I believe that happiness is a state of mind, not some tropical paradise that if we strive hard enough we can arrive and have a pina colada and dance topless while singing hallelujah with angels (or whatever the idea of paradise is these days..)
To me, happiness is being content. Happiness comes from the inside out. Someone can find their car keyed tomorrow morning. One person will spend the whole day cursing and worrying about it, thinking how to protect the car from being keyed, how much it's going to cost, how they would punish the perpetrator, how to catch them etc etc. Another person will see their car keyed and think "bah, no biggie - I'll fix it later this week.", write it down on their notebook and not worry about it again and spend the day doing whatever they do.
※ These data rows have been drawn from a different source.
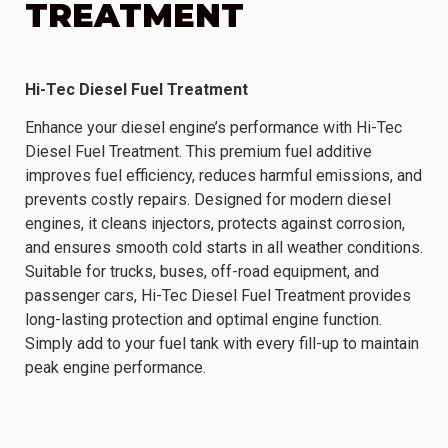
TREATMENT
Hi-Tec Diesel Fuel Treatment
Enhance your diesel engine’s performance with Hi-Tec
Diesel Fuel Treatment. This premium fuel additive
improves fuel efficiency, reduces harmful emissions, and
prevents costly repairs. Designed for modern diesel
engines, it cleans injectors, protects against corrosion,
and ensures smooth cold starts in all weather conditions.
Suitable for trucks, buses, off-road equipment, and
passenger cars, Hi-Tec Diesel Fuel Treatment provides
long-lasting protection and optimal engine function.
Simply add to your fuel tank with every fill-up to maintain
peak engine performance.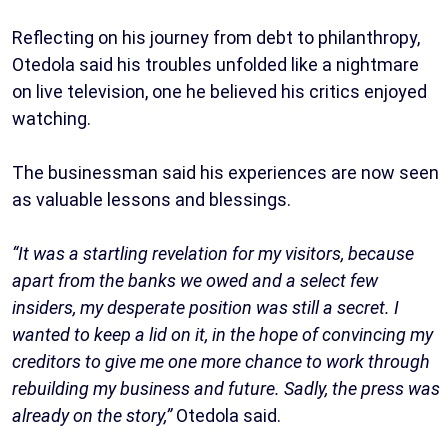
Reflecting on his journey from debt to philanthropy,
Otedola said his troubles unfolded like a nightmare
on live television, one he believed his critics enjoyed
watching.
The businessman said his experiences are now seen
as valuable lessons and blessings.
“It was a startling revelation for my visitors, because
apart from the banks we owed and a select few
insiders, my desperate position was still a secret. I
wanted to keep a lid on it, in the hope of convincing my
creditors to give me one more chance to work through
rebuilding my business and future. Sadly, the press was
already on the story,”
Otedola said.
The event was the same - it was what the two individuals did with it that generated hatred/contentment in each of them.
I don't like to think of happiness as a constant state of MDMA-like euphoria, in which you wear a wide grin on your face 24/7 and smile and laugh at everything. I feel it's more like a natural/neutral state, where nothing can shake you, move you out of course. Feeling in peace and at place wherever you are, and emanating contentment and having a presence which flows with the world, instead of swimming against the current. An acceptance of things, rather than a judgmental blocking. It is what Ira Byock describes as "dying well" in his book with the same title ("Dying Well: Peace and possibilities at the end of life"). We are all dying, from the moment we are born. That's the only thing for sure. Are you going to die well? Or are you going to try and hold on to your sense of identity and self, and all sorts of other things that don't really matter?
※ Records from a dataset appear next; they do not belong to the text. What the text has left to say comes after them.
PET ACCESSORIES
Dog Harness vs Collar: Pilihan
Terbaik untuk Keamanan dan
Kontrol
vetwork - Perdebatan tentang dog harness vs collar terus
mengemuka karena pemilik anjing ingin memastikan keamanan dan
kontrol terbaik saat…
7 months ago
I like a Zen approach to happiness. I believe that if you are looking for happiness in other things (a car, relationship, promotion, moving to a more wealthy area, whatever) you will always be deluding yourself. It's like the parable with the dog and its tail. The dog represents humans and the dog's tail is happiness. If the dog tries to catch its tail it will run round and round and round, and never catch it. But if the dog walks straight, happiness follows.
Many people have a "scarcity" mentality with regards to happiness - "happiness is something rare, something few people have achieved, and if I want to have it I need to make more money, get a more beautiful partner, move out of here, quit my job etc. And I have to get to it before everyone else does." People are trying to keep as much of happiness as they can, lest it goes away. But it's like a performance of beautiful piece of music - if you try to hold on to it, you lose it. You just have to let go and experience of while it lasts.
I believe that to be happy you need to have an "abundance" mentality - a mentality of giving, not of taking. The universe is giving. When you realise happiness is not a commodity that can be bought and sold, but a state of mind that comes from within, you can share your happiness with others (not by making their happiness dependent on being around you so they can be happy, but by teaching them and sharing how they can attain that state of happiness from within themselves).
People like Mihaly Csikszentmihalyi (pronounced "chicks-sent-me-high-ee" - author of "Flow"), Ken Robinson ("The Element"), Patsy Rodenburg ("Presence"), all highlight the importance of finding the thing(s) that we are really passionate about, which matter to us the most, activities that make us lose track of time - and dedicate our lives in doing these things we do best in order to feel alive, present, "in the zone", experience what Csikszentmihalyi calls "state of flow".
I personally find meditation and Zen art and writings to be very demonstrative of this - the Tao Te Ching (
http://academic.brooklyn.cuny.edu/core9 ... te-v3.html - although I really like the Tolbert McCarroll translations most) is a classic, and Alan Watts' writings (
http://www.leary.ru/download/watts/Book ... %20Are.pdf) are simply beautiful to read or listen to. Eckhart Tolle's "The Power of Now" also offers some interesting points.
And I think a necessary (but not sufficient) condition to happiness (contentment) is honesty (e.g. Brad Blanton's "Radical Honesty"). Explicit honesty with everyone, about everything. Call your parents/sisters/syblings/children/partners, tell them you love them. Do they know? Of course they do. But when did they last hear it from you? Tell them why they matter, and call up people towards whom you are angry and tell them why. And be honest with yourself. And pay attention to the sensations in your body as you say these things.
What do you really want? Are you happy where you are right now? If you knew you were going to die in 7 days, would anything would have remained unsaid? Is there anything left incomplete? Would you die in peace (assuming there is no physical pain)?